Charlie Miller, a well known Apple hacker who has exposed a large number of vulnerabilities in Apples software has been ousted from the iOS Developer Programme by Apple. This happened after he published an app that exposes a serious bug in new iPhones and iPads.
InstaStock app, which had been accepted and approved by the App Store back in September, is a program that tracks stock prices in real time. However there is also a secret hack that bypassed protections built into iOS devices that prevent code from running on them unless it has been signed by Apple’s official cryptographic seal. As a result the app is capable of other things including downloading pictures and contact details from iPhone’s and iPad’s.
Apparently a few hours after Miller revealed the ‘extra’ functionality of his app he received an email stating that Apple was terminating him from the iOS Developer Program for violation of a clause in the program’s license in which he agreed he wouldn’t “hide, misrepresent or obscure any features, content, services or functionality” of applications he submitted.

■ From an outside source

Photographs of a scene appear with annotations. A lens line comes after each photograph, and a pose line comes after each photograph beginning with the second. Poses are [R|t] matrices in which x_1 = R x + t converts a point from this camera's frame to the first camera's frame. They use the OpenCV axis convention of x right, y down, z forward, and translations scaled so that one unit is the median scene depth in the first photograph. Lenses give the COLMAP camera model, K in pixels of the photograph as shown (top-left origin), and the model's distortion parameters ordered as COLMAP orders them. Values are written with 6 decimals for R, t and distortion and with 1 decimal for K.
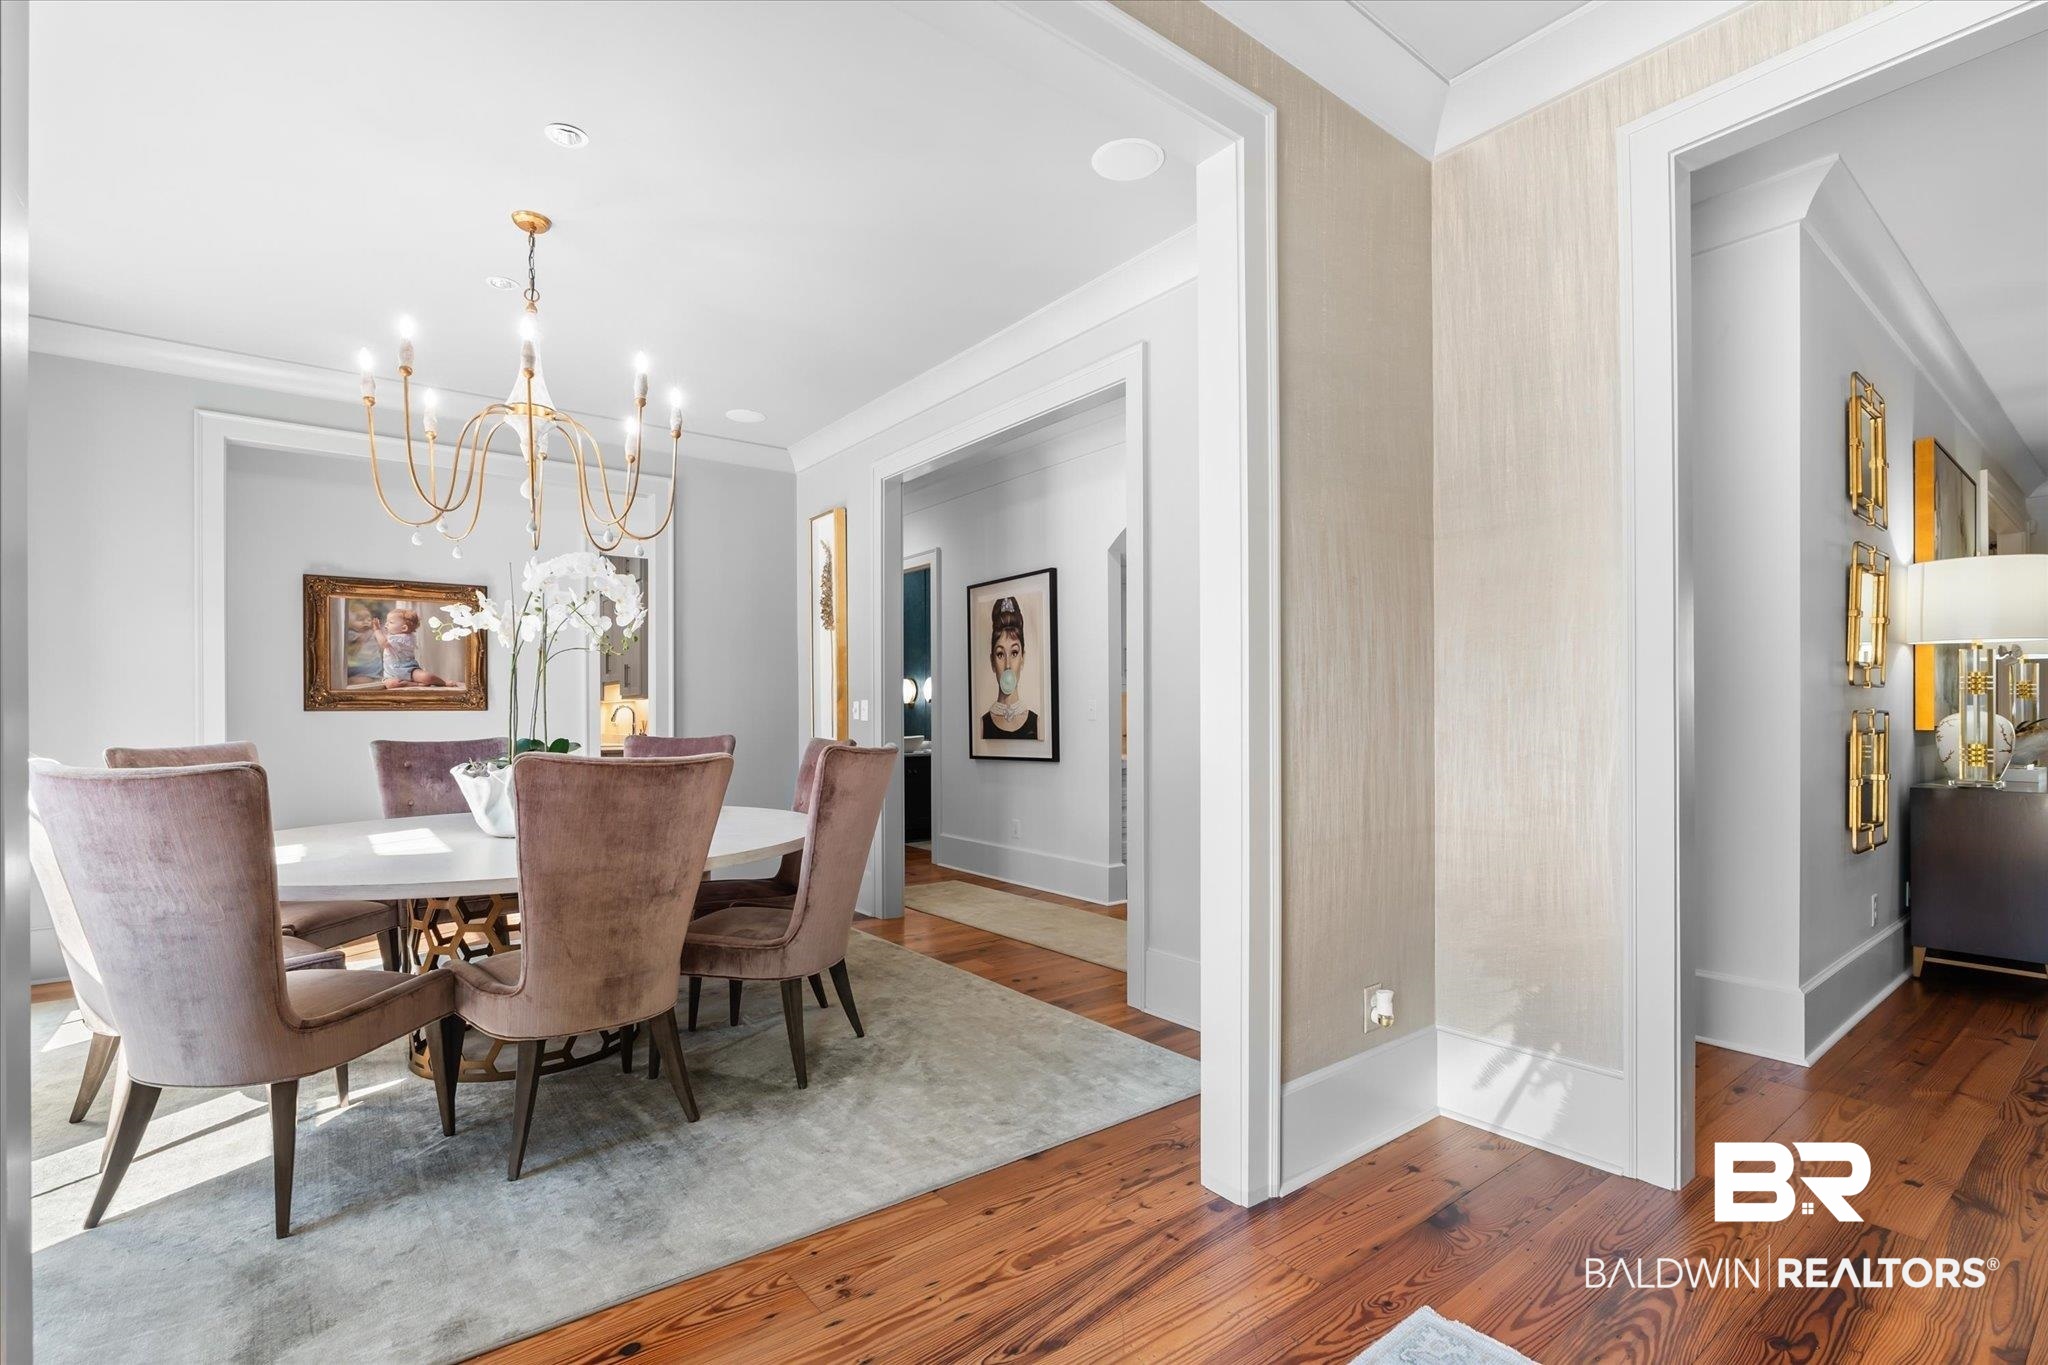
lens RADIAL K [[926.1, 0, 1009.0], [0, 926.1, 693.6], [0, 0, 1]] dist [-0.000573, 0.000005]
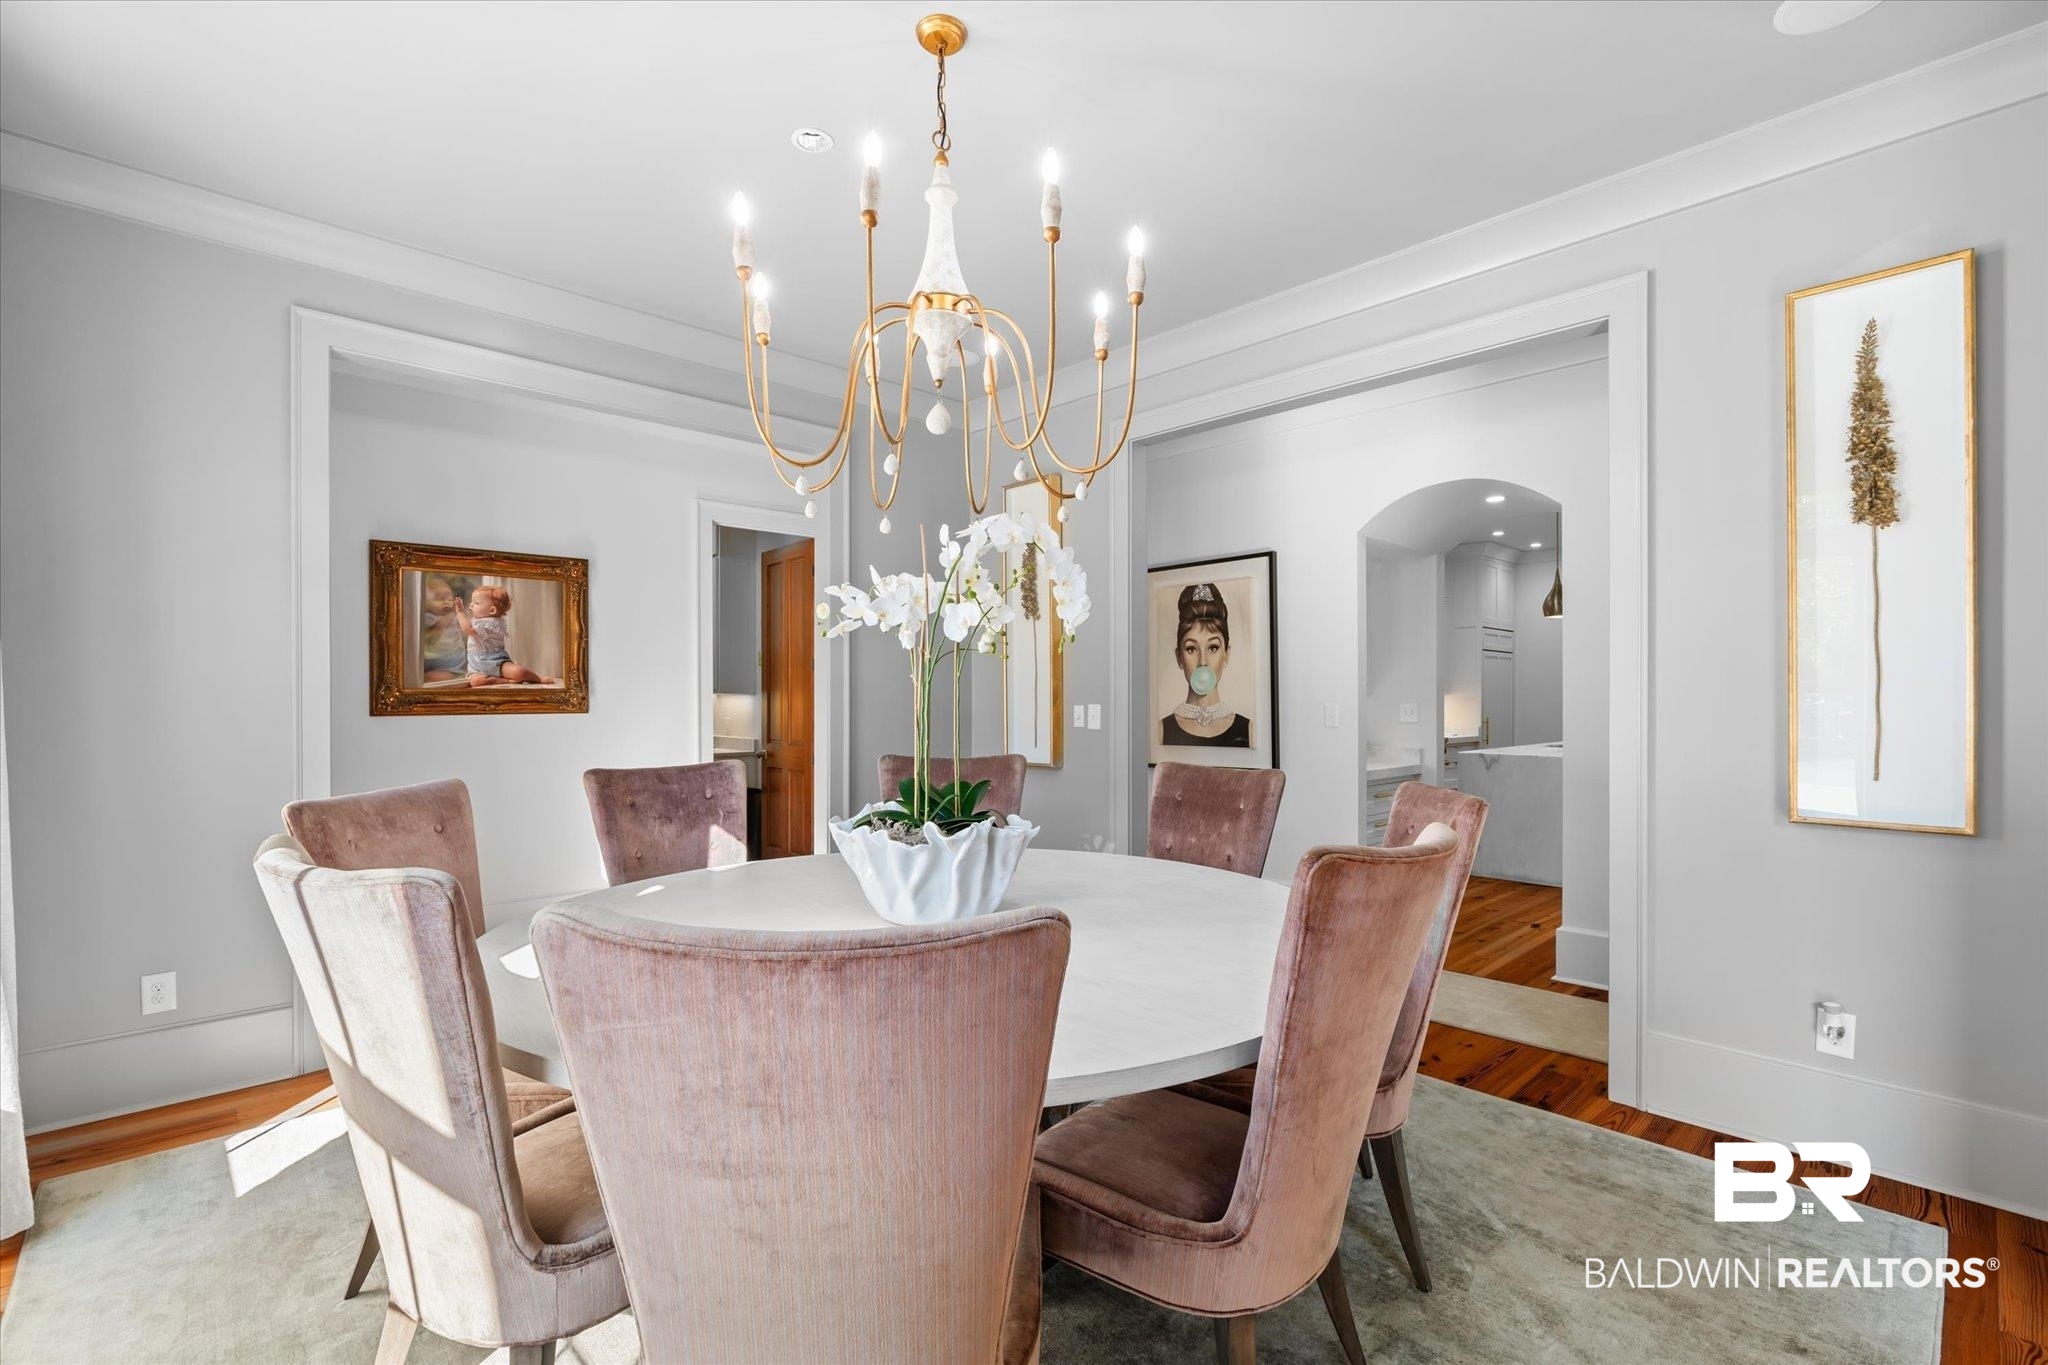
lens RADIAL K [[919.6, 0, 1024.0], [0, 919.6, 682.5], [0, 0, 1]] dist [0.001217, 0.000800]
pose [[0.994164, 0.004979, 0.107762, -0.282055], [-0.005538, 0.999973, 0.004891, -0.015159], [-0.107735, -0.005460, 0.994165, 0.164014]]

Miller’s code-signing bypass exploits a change introduced in iOS 4.3 that for the first time created a small region in iPhones and iPads where unsigned code downloaded from the internet could be executed. The exception was designed to improve the performance of Safari by allowing it to do just-in-time compiling. To prevent the exception from being abused, Apple tightly restricted it to Safari, and even then only in certain cases. Miller discovered a flaw in the way the checks are run though.
Miller said he’s concerned that his excommunication will hinder his ability to find security bugs in Apple software until it has become publicly available. A case in point is iOS version 5.01, which is currently in beta testing. Now no longer part of the developer program Miller no longer has access to beta code and therefore will have to wait until the code is publicly available before he can check for vulnerabilities. By which time it will probably be too late.